A maw of darkness gapes before me. Beyond the cave mouth a pathway descends steeply into the cold, primal earth. There is no light to be had down that trail, nor heat, nor companionship. I am finally here – the mouth of the underworld, the first gate of seven through which I must pass. At the end of this journey awaits my death… and, if I am very lucky and very brave, my rebirth. I need only take the first step. Why can’t I take the first step?
I always knew Inanna’s road would lead me here, though not for what purpose. I believe I finally understand, however, and now I the fool who a year ago swore to run boldly in Her ancient footsteps tremble in fear at the threshold. I’m not ready. I’m not ready. How did She do this? How did She walk into the waiting darkness knowing that at every gate She must surrender a piece of Her identity? I don’t know how to let go so easily as She. I don’t know how to leave behind the things which I have dragged with me all the years of my life: internalized misogyny, unattainable beauty standards, self-hate and self-doubt and self-sabotage. I know how to love someone else’s flaws but not my own.

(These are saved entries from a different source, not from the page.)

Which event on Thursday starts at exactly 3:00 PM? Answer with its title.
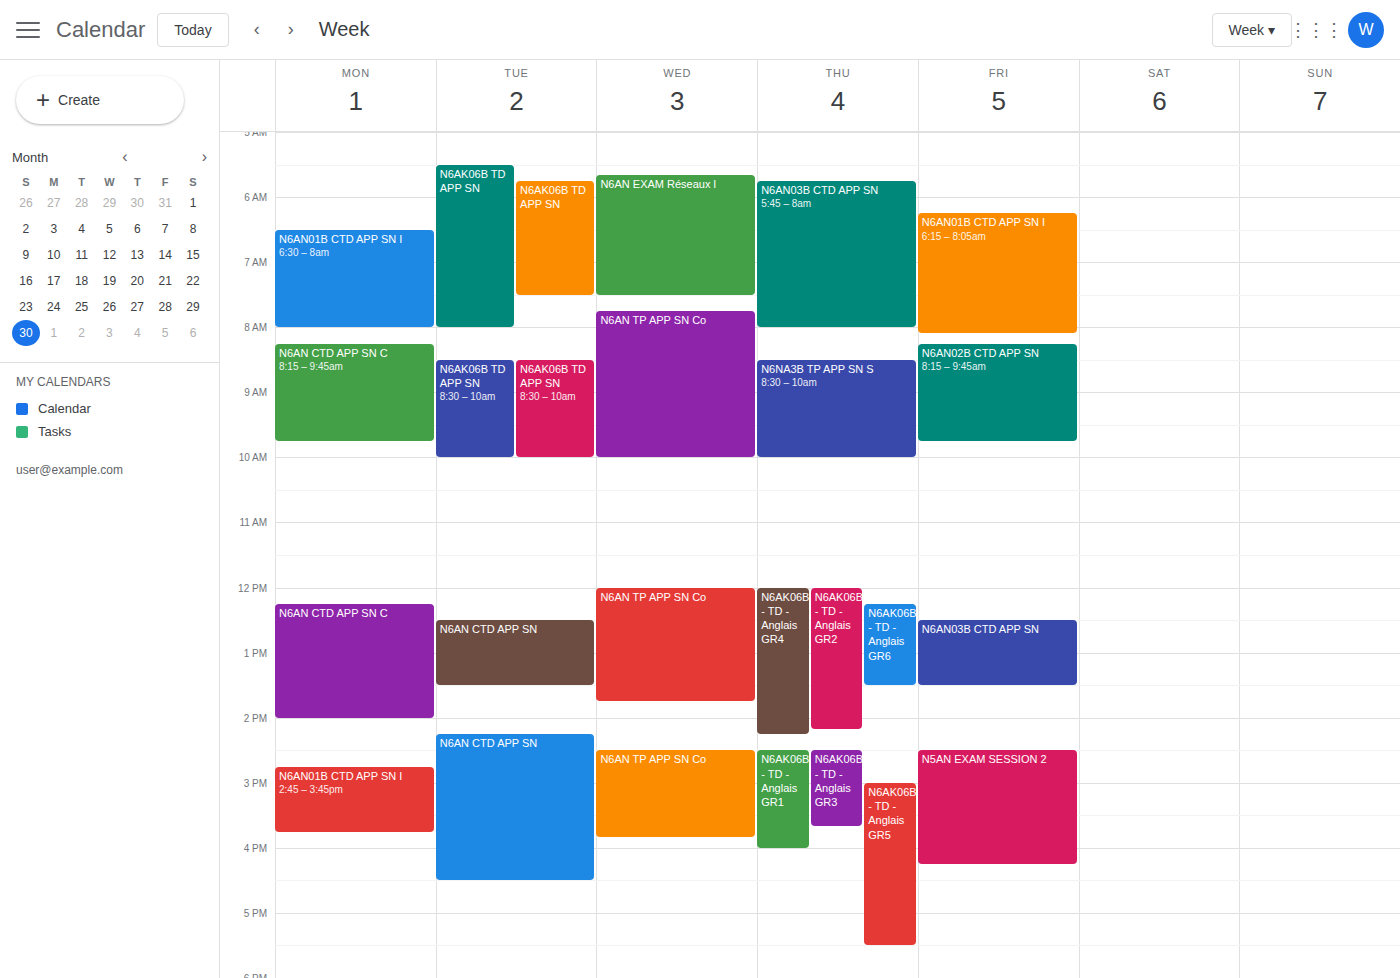
"N6AK06B - TD - Anglais GR5"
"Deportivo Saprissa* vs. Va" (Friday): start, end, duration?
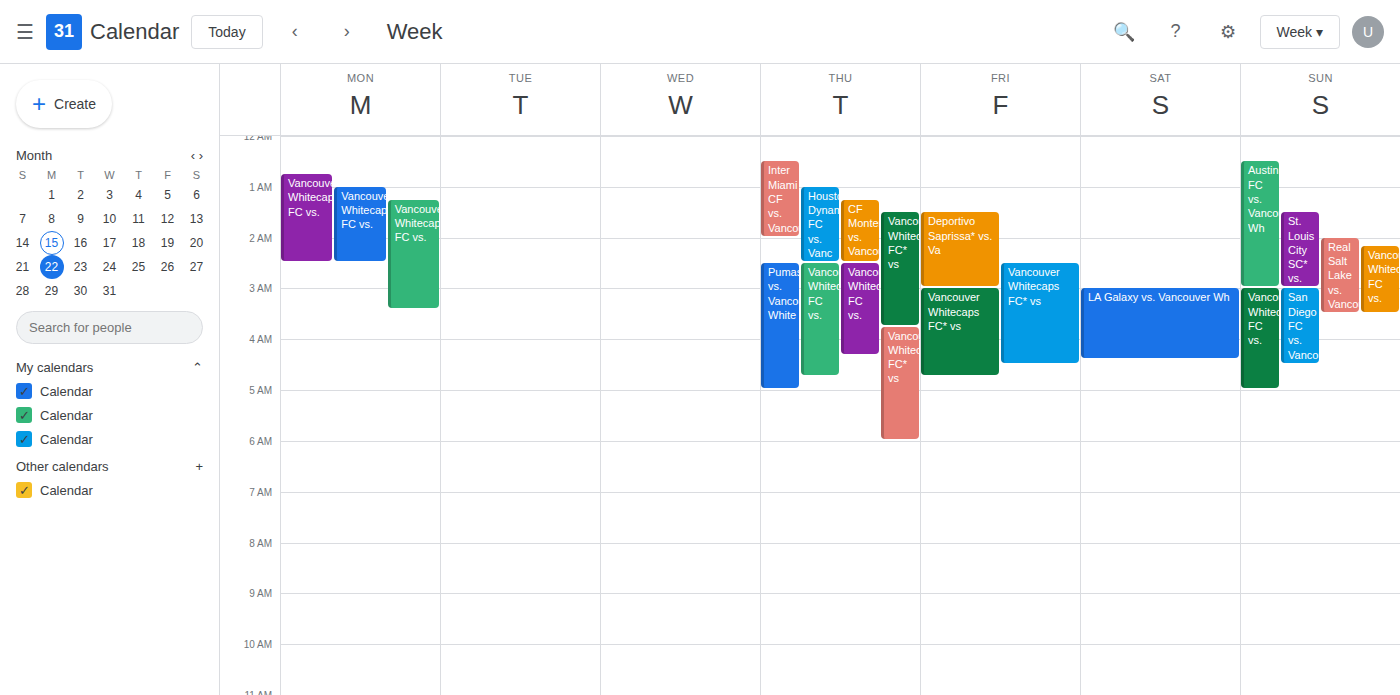
1:30 AM to 3:00 AM, 1 hour 30 minutes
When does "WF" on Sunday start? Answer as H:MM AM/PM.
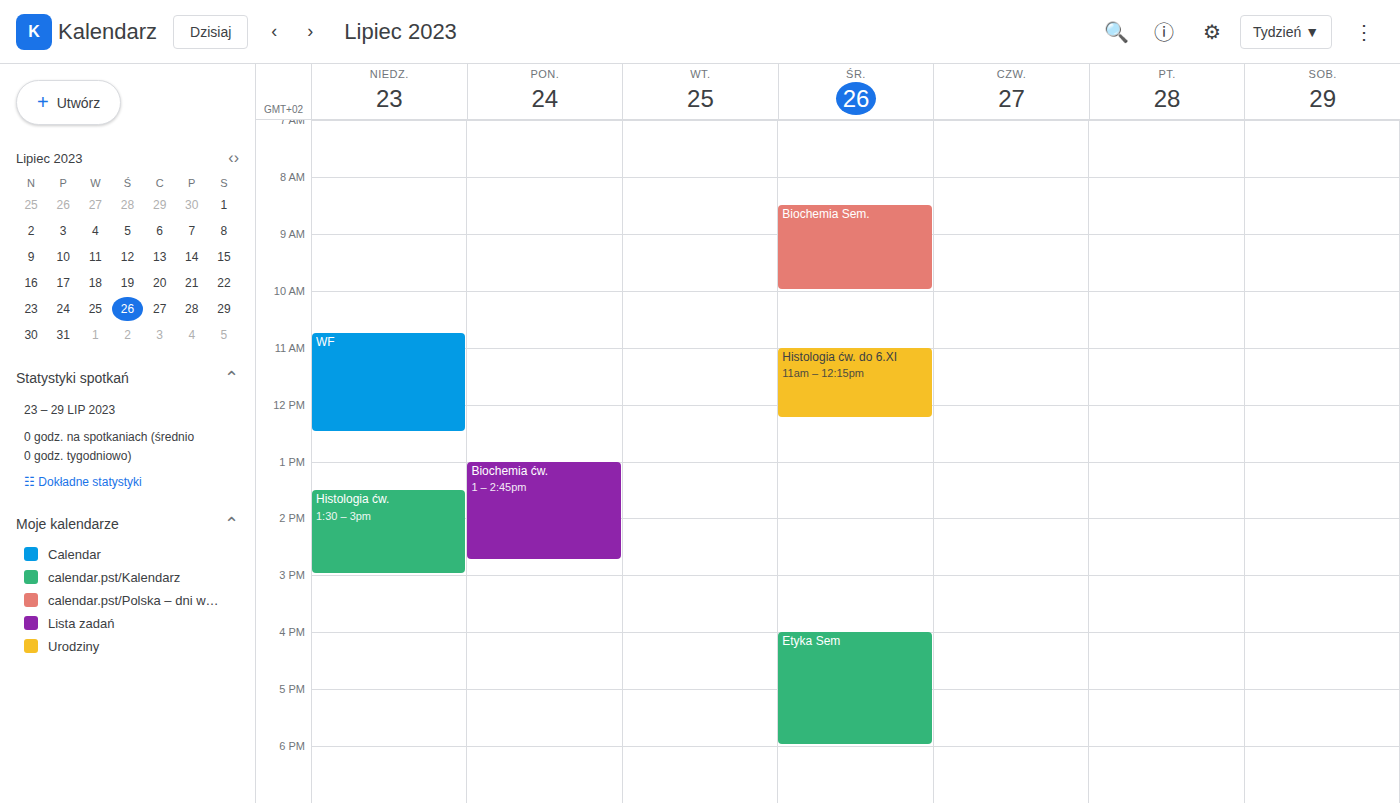
10:45 AM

I’ve wondered for years why I could never quite grasp Inanna’s full appearance, why She came to me naked and unadorned with face hidden in shadow. The answer is obvious in hindsight; She was forcing me to look past Her silk robes and glittering jewels, Her golden headdress and lapis lazuli scepter, past the various trappings of the Queen of Heaven and instead to the plain flesh beneath. I had no choice but to stare at Her round hips, Her soft stomach, all Her folds and curves which were so lovingly depicted in devotional art over 5500 years ago. She wants me to understand – and truly embrace – the fact that what I find beautiful in Her I cannot vilify in myself. I must respect my body for what it is: an extension of the divine.
My body issues feel insurmountable sometimes. I’m not sure I can even make it through the first gate of this journey the goddess intends for me, let alone all seven. I asked Inanna how I can learn to love my body; She gave me the tarot card Justice as a reminder that I am my own judge and jury and therefore control the harshness or leniency of my sentence. To make any progress I must learn to see my body through a loving lens, not one warped by society’s impossible standards and my own insecurities. Is that, then, the first sacrifice on this journey? Should I – can I – surrender that broken mirror so I may pass through the gate?
I lift my foot. I take the first step.